Finding parking around PS 188 or 153 is always a challenge. It’s worst in Brooklyn. When she travels to Brooklyn she always has to allot at least an additional hour to roam the streets until she finds a parking spot. And then the anxiety about parallel parking leaves her feeling rattled. A sense of unease that courses through her blood stream until she’s standing in front of a group of first graders, introducing them to the might of the Mayan Gods, their fickle natures and their all-inclusive powers. She leads with Acat, the god of tattoo artists, and ends with Zipacan, the demonic god of the earth’s crust. It’s a lightning fast tour, but she makes it fun for them before she brings out the “goodies” — the art supplies. The kids are always starved for them and lunge at the scissors, glue sticks and feathers until the room is a sea of chaos.

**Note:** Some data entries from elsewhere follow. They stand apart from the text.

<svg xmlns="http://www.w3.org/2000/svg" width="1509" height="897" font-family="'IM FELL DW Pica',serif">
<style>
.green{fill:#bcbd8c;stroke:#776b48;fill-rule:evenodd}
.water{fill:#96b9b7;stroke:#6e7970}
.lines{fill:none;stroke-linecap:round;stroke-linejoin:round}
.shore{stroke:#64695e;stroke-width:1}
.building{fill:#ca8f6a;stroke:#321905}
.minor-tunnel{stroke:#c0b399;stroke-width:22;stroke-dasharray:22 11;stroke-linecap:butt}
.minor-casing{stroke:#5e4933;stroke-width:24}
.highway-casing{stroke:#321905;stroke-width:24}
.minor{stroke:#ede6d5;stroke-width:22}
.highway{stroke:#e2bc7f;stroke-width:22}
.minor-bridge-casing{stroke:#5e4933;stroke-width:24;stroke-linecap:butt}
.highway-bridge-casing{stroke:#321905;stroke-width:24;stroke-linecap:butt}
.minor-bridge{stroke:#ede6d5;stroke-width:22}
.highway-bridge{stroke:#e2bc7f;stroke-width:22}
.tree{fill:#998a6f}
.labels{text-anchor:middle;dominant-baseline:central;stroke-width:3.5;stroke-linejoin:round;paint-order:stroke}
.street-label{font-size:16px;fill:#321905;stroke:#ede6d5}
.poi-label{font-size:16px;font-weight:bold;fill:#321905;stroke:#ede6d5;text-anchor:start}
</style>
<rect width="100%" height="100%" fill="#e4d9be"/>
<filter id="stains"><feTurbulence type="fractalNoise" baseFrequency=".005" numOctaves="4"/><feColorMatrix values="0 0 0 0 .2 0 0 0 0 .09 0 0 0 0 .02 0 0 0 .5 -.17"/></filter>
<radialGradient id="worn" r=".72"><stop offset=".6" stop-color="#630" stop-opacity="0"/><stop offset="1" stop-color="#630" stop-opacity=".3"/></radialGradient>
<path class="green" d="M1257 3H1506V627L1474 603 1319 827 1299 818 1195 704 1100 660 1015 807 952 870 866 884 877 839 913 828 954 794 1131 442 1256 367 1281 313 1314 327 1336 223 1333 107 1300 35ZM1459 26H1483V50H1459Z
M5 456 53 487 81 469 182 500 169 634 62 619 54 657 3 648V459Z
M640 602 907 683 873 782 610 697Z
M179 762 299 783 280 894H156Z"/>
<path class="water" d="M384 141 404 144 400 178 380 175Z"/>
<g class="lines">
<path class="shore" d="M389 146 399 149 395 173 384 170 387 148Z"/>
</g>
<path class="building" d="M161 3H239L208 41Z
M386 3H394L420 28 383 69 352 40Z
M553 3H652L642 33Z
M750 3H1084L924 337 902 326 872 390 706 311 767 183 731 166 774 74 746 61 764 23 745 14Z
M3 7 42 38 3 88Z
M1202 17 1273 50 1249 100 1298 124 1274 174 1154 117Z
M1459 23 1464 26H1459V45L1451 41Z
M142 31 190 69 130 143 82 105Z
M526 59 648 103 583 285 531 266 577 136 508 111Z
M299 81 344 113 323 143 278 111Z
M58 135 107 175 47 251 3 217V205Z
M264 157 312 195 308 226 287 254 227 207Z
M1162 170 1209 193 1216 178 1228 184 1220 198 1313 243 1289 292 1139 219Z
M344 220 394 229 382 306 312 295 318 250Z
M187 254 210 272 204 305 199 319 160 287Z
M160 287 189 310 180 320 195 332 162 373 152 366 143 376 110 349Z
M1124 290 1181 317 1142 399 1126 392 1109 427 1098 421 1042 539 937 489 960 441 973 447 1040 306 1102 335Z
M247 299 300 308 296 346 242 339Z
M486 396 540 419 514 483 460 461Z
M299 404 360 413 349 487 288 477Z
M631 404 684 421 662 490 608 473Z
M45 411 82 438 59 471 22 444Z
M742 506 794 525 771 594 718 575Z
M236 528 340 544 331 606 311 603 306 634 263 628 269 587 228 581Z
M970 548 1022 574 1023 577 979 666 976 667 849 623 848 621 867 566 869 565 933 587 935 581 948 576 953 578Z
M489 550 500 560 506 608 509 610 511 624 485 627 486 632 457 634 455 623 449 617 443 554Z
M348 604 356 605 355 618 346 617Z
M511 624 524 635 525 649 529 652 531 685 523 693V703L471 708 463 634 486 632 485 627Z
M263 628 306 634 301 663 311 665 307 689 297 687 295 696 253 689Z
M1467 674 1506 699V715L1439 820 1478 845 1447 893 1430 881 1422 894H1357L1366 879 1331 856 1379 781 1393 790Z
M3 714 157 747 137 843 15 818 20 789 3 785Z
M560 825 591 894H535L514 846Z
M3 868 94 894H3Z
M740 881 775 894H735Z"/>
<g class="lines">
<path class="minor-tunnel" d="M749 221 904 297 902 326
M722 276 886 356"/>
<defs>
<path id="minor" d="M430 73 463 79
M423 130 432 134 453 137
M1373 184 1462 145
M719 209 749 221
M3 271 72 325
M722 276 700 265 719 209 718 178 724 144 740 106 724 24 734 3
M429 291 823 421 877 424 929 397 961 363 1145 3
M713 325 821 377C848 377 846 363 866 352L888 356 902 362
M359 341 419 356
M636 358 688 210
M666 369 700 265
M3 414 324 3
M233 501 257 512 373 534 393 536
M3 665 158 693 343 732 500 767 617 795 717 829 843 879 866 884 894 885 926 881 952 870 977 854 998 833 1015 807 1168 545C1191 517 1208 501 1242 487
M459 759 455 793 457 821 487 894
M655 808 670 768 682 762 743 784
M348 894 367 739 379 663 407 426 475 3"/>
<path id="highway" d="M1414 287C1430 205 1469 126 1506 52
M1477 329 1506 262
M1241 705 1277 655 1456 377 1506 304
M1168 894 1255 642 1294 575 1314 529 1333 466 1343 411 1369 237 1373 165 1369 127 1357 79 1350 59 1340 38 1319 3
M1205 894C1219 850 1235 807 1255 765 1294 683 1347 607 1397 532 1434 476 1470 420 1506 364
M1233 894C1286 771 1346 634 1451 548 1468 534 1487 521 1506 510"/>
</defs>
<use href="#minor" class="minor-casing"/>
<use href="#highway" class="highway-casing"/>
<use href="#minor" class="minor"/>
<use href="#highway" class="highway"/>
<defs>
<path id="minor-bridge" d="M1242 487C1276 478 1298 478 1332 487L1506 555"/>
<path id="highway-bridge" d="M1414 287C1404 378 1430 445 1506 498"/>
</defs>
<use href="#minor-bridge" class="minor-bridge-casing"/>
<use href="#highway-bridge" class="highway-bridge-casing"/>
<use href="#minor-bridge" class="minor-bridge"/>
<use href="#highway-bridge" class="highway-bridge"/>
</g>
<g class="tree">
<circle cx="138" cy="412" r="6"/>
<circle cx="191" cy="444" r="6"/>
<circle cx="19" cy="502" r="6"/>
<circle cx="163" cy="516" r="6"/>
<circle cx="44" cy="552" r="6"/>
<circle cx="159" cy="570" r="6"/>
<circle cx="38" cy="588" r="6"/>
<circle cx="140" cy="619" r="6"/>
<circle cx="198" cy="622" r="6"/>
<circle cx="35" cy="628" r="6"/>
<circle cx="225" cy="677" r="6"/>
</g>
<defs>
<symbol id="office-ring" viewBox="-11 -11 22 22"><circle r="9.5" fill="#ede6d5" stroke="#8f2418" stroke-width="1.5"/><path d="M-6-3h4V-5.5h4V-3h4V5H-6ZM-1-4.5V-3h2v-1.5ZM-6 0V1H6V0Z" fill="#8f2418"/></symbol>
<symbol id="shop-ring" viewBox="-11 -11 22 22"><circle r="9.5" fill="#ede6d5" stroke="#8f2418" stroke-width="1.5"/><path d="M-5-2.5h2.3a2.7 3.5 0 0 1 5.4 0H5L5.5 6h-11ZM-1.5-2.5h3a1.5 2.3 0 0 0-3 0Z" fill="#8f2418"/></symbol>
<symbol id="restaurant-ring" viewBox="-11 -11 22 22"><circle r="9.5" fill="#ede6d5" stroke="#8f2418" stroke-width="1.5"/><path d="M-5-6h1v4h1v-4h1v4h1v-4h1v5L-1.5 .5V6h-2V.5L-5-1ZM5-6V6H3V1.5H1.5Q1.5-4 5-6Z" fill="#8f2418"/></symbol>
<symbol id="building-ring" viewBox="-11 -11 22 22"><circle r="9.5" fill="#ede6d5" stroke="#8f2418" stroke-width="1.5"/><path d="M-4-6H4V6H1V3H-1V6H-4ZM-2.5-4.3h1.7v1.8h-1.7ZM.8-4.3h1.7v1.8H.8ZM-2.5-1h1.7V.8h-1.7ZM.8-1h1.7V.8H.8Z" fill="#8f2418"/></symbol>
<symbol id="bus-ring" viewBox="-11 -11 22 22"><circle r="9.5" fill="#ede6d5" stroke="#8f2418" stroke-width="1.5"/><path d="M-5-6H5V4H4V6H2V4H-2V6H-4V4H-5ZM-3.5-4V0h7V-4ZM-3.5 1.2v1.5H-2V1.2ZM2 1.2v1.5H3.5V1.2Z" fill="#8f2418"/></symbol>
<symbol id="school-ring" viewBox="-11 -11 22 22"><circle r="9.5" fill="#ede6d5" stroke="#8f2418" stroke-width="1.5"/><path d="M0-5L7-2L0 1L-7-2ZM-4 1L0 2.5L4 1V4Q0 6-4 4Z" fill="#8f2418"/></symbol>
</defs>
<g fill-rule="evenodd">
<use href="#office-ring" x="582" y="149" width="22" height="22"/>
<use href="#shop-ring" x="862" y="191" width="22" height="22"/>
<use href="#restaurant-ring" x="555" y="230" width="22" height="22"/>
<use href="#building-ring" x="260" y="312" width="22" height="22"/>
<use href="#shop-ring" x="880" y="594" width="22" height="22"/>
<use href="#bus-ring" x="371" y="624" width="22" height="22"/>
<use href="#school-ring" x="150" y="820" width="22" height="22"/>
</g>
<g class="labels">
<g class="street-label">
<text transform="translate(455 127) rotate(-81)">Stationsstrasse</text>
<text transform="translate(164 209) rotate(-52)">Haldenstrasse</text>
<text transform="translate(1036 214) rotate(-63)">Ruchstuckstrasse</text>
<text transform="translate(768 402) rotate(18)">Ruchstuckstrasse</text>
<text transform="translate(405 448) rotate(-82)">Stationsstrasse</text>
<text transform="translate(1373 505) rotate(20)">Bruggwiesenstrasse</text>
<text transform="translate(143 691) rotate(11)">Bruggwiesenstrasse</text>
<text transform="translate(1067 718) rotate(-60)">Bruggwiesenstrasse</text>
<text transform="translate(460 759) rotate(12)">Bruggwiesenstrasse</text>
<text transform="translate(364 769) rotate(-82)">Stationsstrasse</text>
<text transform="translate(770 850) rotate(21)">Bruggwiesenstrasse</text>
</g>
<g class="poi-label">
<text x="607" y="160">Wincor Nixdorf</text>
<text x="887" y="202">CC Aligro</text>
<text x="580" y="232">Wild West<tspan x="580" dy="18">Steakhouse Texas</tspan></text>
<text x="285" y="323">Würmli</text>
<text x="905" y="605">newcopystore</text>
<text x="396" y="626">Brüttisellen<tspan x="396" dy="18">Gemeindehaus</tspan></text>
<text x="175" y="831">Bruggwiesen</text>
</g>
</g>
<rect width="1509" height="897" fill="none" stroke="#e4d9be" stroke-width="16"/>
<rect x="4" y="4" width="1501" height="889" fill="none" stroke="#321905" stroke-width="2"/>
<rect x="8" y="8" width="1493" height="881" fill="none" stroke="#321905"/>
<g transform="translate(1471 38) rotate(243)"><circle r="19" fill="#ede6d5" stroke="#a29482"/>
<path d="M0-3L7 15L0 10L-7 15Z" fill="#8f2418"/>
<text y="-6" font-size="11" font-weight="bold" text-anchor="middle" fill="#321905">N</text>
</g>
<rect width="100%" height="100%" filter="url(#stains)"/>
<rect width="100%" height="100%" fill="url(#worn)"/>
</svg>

And so it goes Monday through Friday. Weekends are for writing and editing and submitting grants. This is the shape of her life now with Nancy guiding her from the Williamsburg Bridge to Kew Gardens.

And then one day out of the blue, it was a good day, a day she learned that they had been awarded a hefty grant, she was backing into a prime parking spot and hit an elderly woman wheeling a rusty shopping cart. The woman yelled at her to stop, but it was too late. Nancy was silent at that moment. No instructions forthcoming. It took forever for the ambulance to arrive. While they were waiting, and she was trying to assess how badly the woman was hurt, the woman took her hand and squeezed it saying “I hope your insurance is paid up.”

After the ambulance took the woman away, she then had to park her car. Scanning up and down the block she saw this spot was the only one. And so she backed up into the spot and just sat there silently. Looking out the front windshield. Noticing the blue sky. And thinking about how quickly things change.